Task details => Your response should contain every line from the data below that holds the string "travail".

Data for review =>
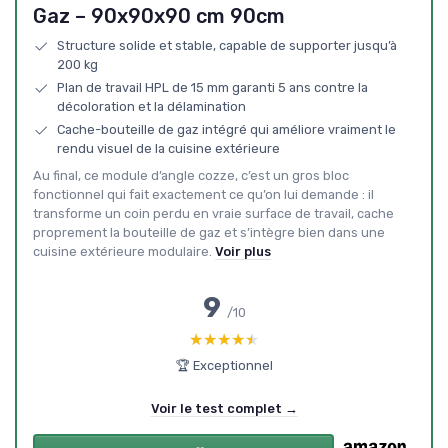
Gaz – 90x90x90 cm 90cm
Structure solide et stable, capable de supporter jusqu’à
200 kg
Plan de travail HPL de 15 mm garanti 5 ans contre la
décoloration et la délamination
Cache-bouteille de gaz intégré qui améliore vraiment le
rendu visuel de la cuisine extérieure
Au final, ce module d’angle cozze, c’est un gros bloc
fonctionnel qui fait exactement ce qu’on lui demande : il
transforme un coin perdu en vraie surface de travail, cache
proprement la bouteille de gaz et s’intègre bien dans une
cuisine extérieure modulaire.
Voir plus
9
/10
★★★★★
★★★★★
🏆 Exceptionnel
Voir le test complet →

Solution for this task =>
Plan de travail HPL de 15 mm garanti 5 ans contre la
transforme un coin perdu en vraie surface de travail, cache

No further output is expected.